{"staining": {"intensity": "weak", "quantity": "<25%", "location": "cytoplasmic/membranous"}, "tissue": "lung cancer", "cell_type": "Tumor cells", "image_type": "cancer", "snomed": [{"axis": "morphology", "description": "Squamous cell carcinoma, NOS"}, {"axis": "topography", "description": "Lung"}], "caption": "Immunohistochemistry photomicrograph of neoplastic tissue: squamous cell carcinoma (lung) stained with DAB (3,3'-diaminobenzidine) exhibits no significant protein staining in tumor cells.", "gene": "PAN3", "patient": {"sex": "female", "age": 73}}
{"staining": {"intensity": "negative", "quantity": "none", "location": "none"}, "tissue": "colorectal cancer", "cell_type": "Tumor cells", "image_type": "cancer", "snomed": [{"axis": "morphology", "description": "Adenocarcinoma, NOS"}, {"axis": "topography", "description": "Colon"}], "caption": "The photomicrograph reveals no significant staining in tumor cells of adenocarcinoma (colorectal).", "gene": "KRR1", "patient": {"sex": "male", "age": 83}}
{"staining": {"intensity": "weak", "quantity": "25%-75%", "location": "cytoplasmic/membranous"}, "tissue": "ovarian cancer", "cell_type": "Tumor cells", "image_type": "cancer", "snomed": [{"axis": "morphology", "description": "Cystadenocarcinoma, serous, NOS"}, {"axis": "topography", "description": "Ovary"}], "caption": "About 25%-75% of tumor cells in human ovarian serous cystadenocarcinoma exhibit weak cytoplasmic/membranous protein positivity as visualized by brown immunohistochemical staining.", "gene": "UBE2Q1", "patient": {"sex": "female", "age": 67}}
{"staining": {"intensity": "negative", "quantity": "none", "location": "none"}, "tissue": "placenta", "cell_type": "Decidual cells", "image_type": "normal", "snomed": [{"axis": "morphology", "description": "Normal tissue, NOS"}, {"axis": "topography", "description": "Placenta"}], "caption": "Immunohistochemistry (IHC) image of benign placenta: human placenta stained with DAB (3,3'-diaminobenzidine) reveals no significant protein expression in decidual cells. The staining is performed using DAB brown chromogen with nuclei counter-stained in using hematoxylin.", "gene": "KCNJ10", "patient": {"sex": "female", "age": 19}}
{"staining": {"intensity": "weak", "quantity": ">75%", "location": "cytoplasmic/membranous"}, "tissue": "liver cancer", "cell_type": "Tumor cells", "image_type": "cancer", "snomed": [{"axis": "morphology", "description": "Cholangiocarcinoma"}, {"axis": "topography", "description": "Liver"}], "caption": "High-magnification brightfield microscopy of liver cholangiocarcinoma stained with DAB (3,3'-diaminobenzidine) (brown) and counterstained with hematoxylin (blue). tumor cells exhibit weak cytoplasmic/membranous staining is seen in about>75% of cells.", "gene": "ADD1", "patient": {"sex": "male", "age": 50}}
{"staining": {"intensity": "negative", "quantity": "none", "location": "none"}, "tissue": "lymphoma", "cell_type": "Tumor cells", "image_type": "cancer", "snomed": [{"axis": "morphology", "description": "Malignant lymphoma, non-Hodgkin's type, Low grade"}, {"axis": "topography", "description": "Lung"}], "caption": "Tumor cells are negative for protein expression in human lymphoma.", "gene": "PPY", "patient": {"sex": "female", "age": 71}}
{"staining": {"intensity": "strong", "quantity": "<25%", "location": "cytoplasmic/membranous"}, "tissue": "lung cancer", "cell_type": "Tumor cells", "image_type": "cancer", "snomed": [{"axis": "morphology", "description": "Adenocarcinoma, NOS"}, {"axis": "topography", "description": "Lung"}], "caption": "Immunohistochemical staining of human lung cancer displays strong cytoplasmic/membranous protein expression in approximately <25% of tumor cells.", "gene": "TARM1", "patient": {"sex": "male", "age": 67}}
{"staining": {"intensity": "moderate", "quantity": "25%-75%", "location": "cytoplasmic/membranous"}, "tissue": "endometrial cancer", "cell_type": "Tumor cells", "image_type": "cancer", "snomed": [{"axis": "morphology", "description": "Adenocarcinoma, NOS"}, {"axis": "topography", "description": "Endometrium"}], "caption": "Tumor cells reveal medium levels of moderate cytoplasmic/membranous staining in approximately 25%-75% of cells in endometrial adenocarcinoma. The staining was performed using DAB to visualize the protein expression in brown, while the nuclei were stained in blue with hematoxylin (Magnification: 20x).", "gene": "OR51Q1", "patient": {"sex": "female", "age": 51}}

^^^^^^^^

◆ **Work to complete**:
Please repeat the material exactly as it appears above.

◆ **Task output**:
{"staining": {"intensity": "weak", "quantity": "<25%", "location": "cytoplasmic/membranous"}, "tissue": "lung cancer", "cell_type": "Tumor cells", "image_type": "cancer", "snomed": [{"axis": "morphology", "description": "Squamous cell carcinoma, NOS"}, {"axis": "topography", "description": "Lung"}], "caption": "Immunohistochemistry photomicrograph of neoplastic tissue: squamous cell carcinoma (lung) stained with DAB (3,3'-diaminobenzidine) exhibits no significant protein staining in tumor cells.", "gene": "PAN3", "patient": {"sex": "female", "age": 73}}
{"staining": {"intensity": "negative", "quantity": "none", "location": "none"}, "tissue": "colorectal cancer", "cell_type": "Tumor cells", "image_type": "cancer", "snomed": [{"axis": "morphology", "description": "Adenocarcinoma, NOS"}, {"axis": "topography", "description": "Colon"}], "caption": "The photomicrograph reveals no significant staining in tumor cells of adenocarcinoma (colorectal).", "gene": "KRR1", "patient": {"sex": "male", "age": 83}}
{"staining": {"intensity": "weak", "quantity": "25%-75%", "location": "cytoplasmic/membranous"}, "tissue": "ovarian cancer", "cell_type": "Tumor cells", "image_type": "cancer", "snomed": [{"axis": "morphology", "description": "Cystadenocarcinoma, serous, NOS"}, {"axis": "topography", "description": "Ovary"}], "caption": "About 25%-75% of tumor cells in human ovarian serous cystadenocarcinoma exhibit weak cytoplasmic/membranous protein positivity as visualized by brown immunohistochemical staining.", "gene": "UBE2Q1", "patient": {"sex": "female", "age": 67}}
{"staining": {"intensity": "negative", "quantity": "none", "location": "none"}, "tissue": "placenta", "cell_type": "Decidual cells", "image_type": "normal", "snomed": [{"axis": "morphology", "description": "Normal tissue, NOS"}, {"axis": "topography", "description": "Placenta"}], "caption": "Immunohistochemistry (IHC) image of benign placenta: human placenta stained with DAB (3,3'-diaminobenzidine) reveals no significant protein expression in decidual cells. The staining is performed using DAB brown chromogen with nuclei counter-stained in using hematoxylin.", "gene": "KCNJ10", "patient": {"sex": "female", "age": 19}}
{"staining": {"intensity": "weak", "quantity": ">75%", "location": "cytoplasmic/membranous"}, "tissue": "liver cancer", "cell_type": "Tumor cells", "image_type": "cancer", "snomed": [{"axis": "morphology", "description": "Cholangiocarcinoma"}, {"axis": "topography", "description": "Liver"}], "caption": "High-magnification brightfield microscopy of liver cholangiocarcinoma stained with DAB (3,3'-diaminobenzidine) (brown) and counterstained with hematoxylin (blue). tumor cells exhibit weak cytoplasmic/membranous staining is seen in about>75% of cells.", "gene": "ADD1", "patient": {"sex": "male", "age": 50}}
{"staining": {"intensity": "negative", "quantity": "none", "location": "none"}, "tissue": "lymphoma", "cell_type": "Tumor cells", "image_type": "cancer", "snomed": [{"axis": "morphology", "description": "Malignant lymphoma, non-Hodgkin's type, Low grade"}, {"axis": "topography", "description": "Lung"}], "caption": "Tumor cells are negative for protein expression in human lymphoma.", "gene": "PPY", "patient": {"sex": "female", "age": 71}}
{"staining": {"intensity": "strong", "quantity": "<25%", "location": "cytoplasmic/membranous"}, "tissue": "lung cancer", "cell_type": "Tumor cells", "image_type": "cancer", "snomed": [{"axis": "morphology", "description": "Adenocarcinoma, NOS"}, {"axis": "topography", "description": "Lung"}], "caption": "Immunohistochemical staining of human lung cancer displays strong cytoplasmic/membranous protein expression in approximately <25% of tumor cells.", "gene": "TARM1", "patient": {"sex": "male", "age": 67}}
{"staining": {"intensity": "moderate", "quantity": "25%-75%", "location": "cytoplasmic/membranous"}, "tissue": "endometrial cancer", "cell_type": "Tumor cells", "image_type": "cancer", "snomed": [{"axis": "morphology", "description": "Adenocarcinoma, NOS"}, {"axis": "topography", "description": "Endometrium"}], "caption": "Tumor cells reveal medium levels of moderate cytoplasmic/membranous staining in approximately 25%-75% of cells in endometrial adenocarcinoma. The staining was performed using DAB to visualize the protein expression in brown, while the nuclei were stained in blue with hematoxylin (Magnification: 20x).", "gene": "OR51Q1", "patient": {"sex": "female", "age": 51}}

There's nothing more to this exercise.